From instrumental design
to scientific exploitation
Home > Scientific Pole > Stellar and Galactic physics

Stellar and Galactic physics

The scientific theme of the Stellar and Galactic Physics team is twofold. On the one hand the study of the structure and properties of our Galaxy and the galaxies of the Local Group, to constrain their formation and evolution, on the other hand the study of the fundamental properties of stars, such as their internal structure and the associated physical and chemical mechanisms.

The Gaia sky
This image shows Gaia’s all-sky view of the Milky Way and its satellite galaxies based on measurements of almost 1.7 billion stars.
Credits: ESA/Gaia/DPAC, CC BY-SA 3.0 IGO

Our team, a pioneer in space astrometry with the Hipparcos satellite, is deeply involved in the Gaia space mission. It has played a major role in the design of the instruments and in particular the Radial Velocity Spectrometer (RVS). Today, the team contributes to the Gaia-DPAC consortium in the processing of spectroscopic data (for which it is responsible) and multiple systems, as well as data validation. In particular, the team led the validation of the first two Gaia catalogues (DR1: September 2016, DR2: April 2018) and the production of the largest catalogue of stellar radial velocities containing more than 7 million measurements.

We are also deeply involved in the design of the WEAVE spectroscopic surveys at the William Herschel Telescope and MOONS at the VLT, with the French responsibility for the WEAVE survey.

In addition to the characterisation of the fundamental properties of stars and the physical properties of the Galaxy, our team also combines a strong expertise in modelling. We develop advanced chemical evolution models to describe the evolution of galactic stellar populations, as well as to reconstruct the stellar formation of our Galaxy; we develop dynamic and chemo-dynamic simulations to model the key evolutionary processes of a disk galaxy like ours (satellite accretions, formation and evolution of the stellar bar and bulge, secular evolution); we develop hydrodynamic simulations to model stellar atmospheres (effective temperature, granularity, velocity fields) and the impact their structure has on chemical abundances.

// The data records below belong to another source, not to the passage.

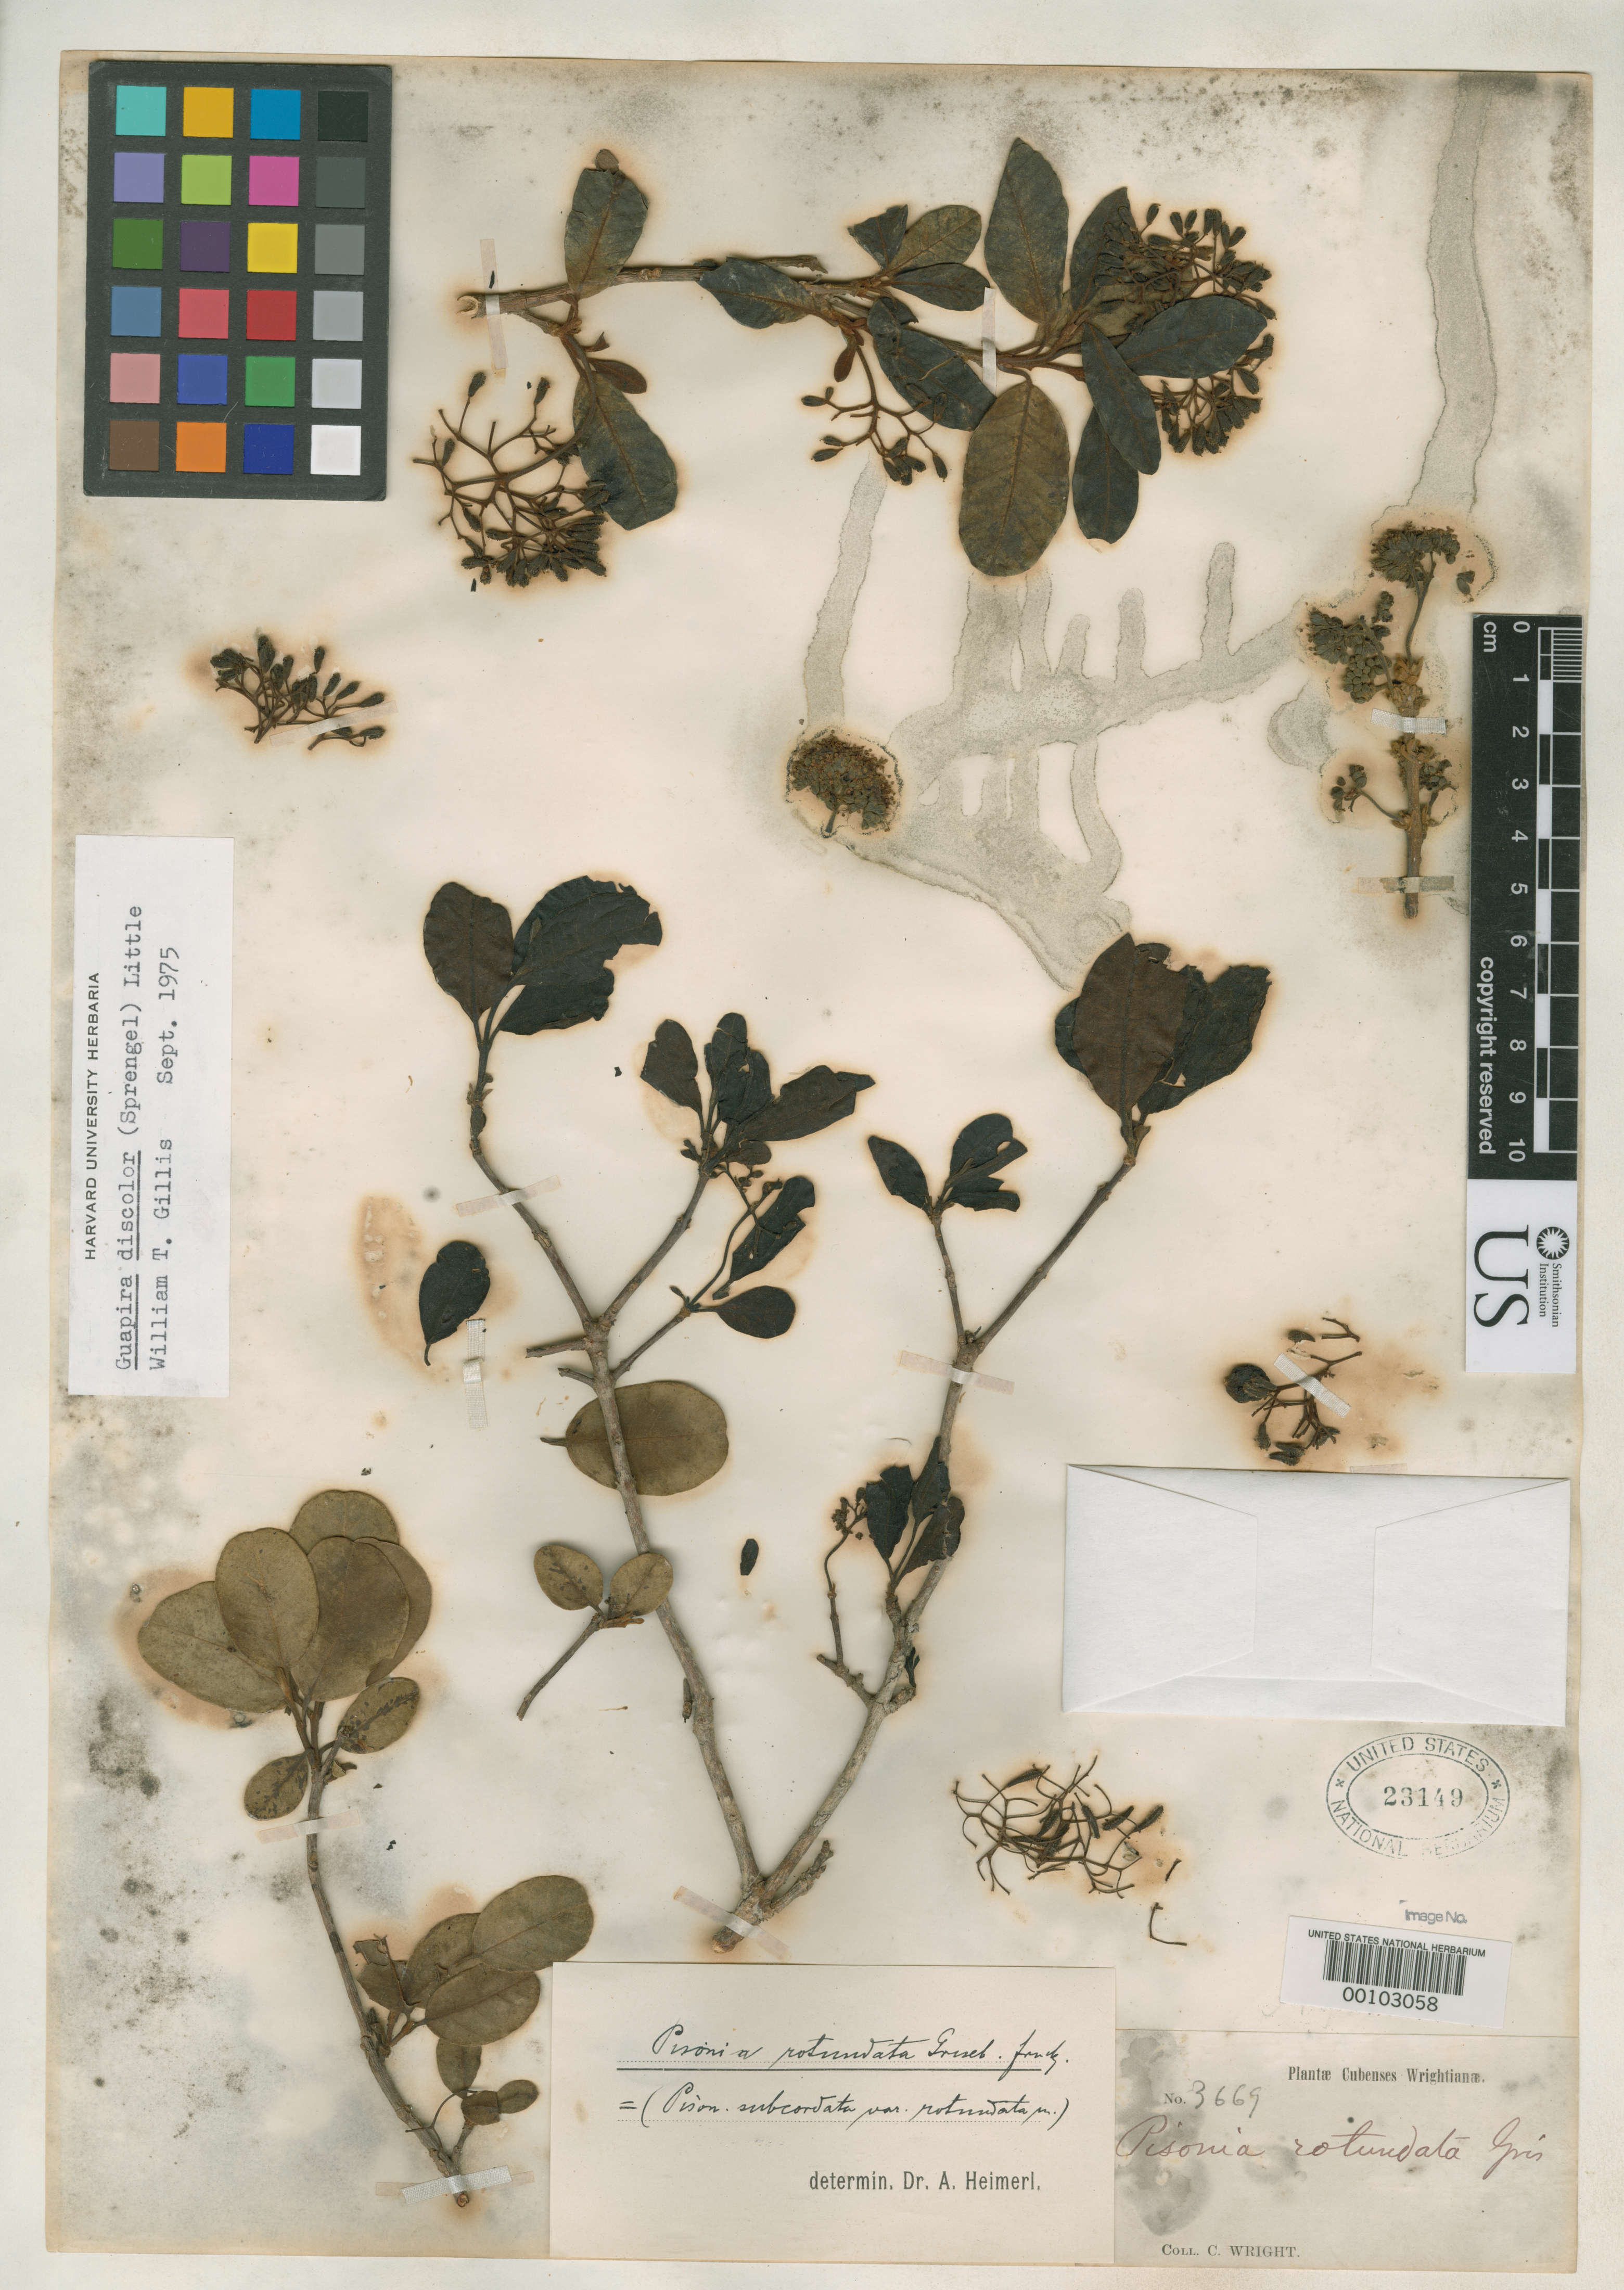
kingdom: Plantae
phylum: Tracheophyta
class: Magnoliopsida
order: Caryophyllales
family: Nyctaginaceae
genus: Pisonia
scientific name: Pisonia rotundata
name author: Griseb.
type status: Possible Type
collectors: C. Wright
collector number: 3669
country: Cuba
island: Greater Antilles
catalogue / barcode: US 23149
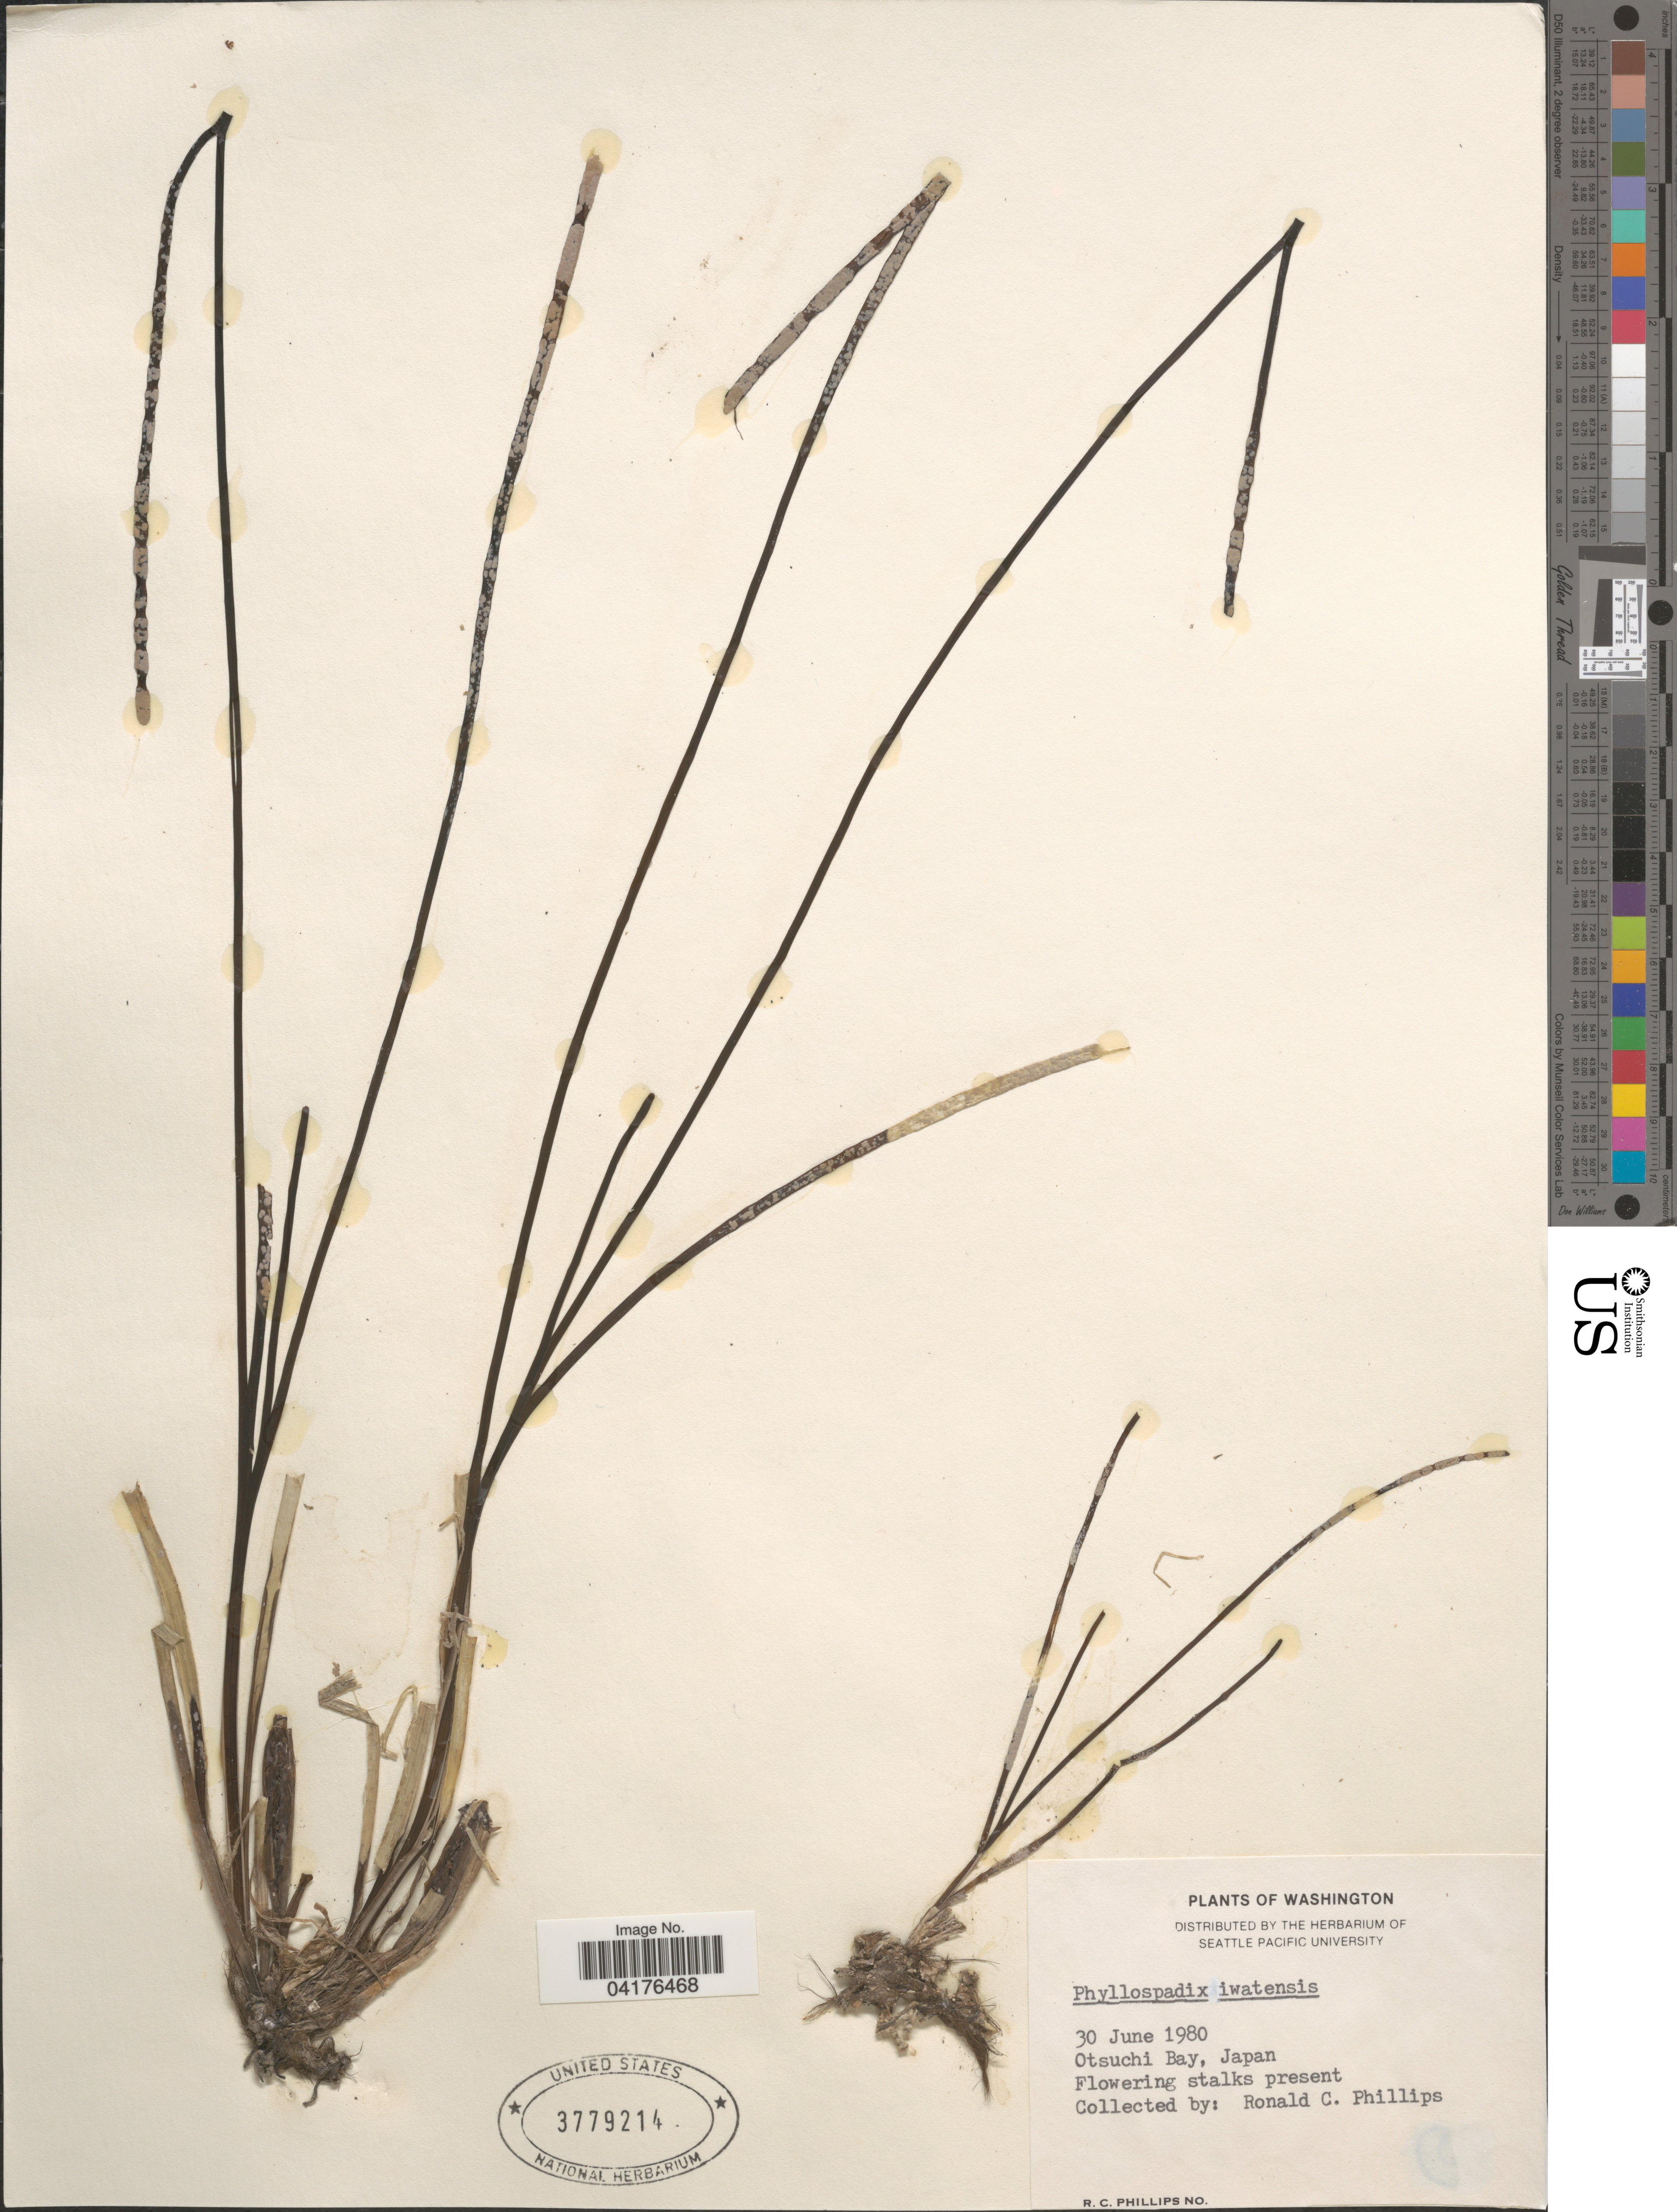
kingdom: Plantae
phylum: Tracheophyta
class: Liliopsida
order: Alismatales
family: Zosteraceae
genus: Phyllospadix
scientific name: Phyllospadix iwatensis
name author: Makino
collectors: R. C. Phillips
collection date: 1980-06-30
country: Japan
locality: Otsuchi Bay.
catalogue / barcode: US 3779214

Our expertise thus allows us to cover a wide range of themes and spatial scales: from the first stars formed in the Milky Way, and mainly distributed in the stellar halo, to the most metal-rich stars in the disc and bulge; from the structure of the interstellar medium to the history of gas accretion in our Galaxy as a function of time; from globular galactic clusters to the dwarf galaxies of the Local Group.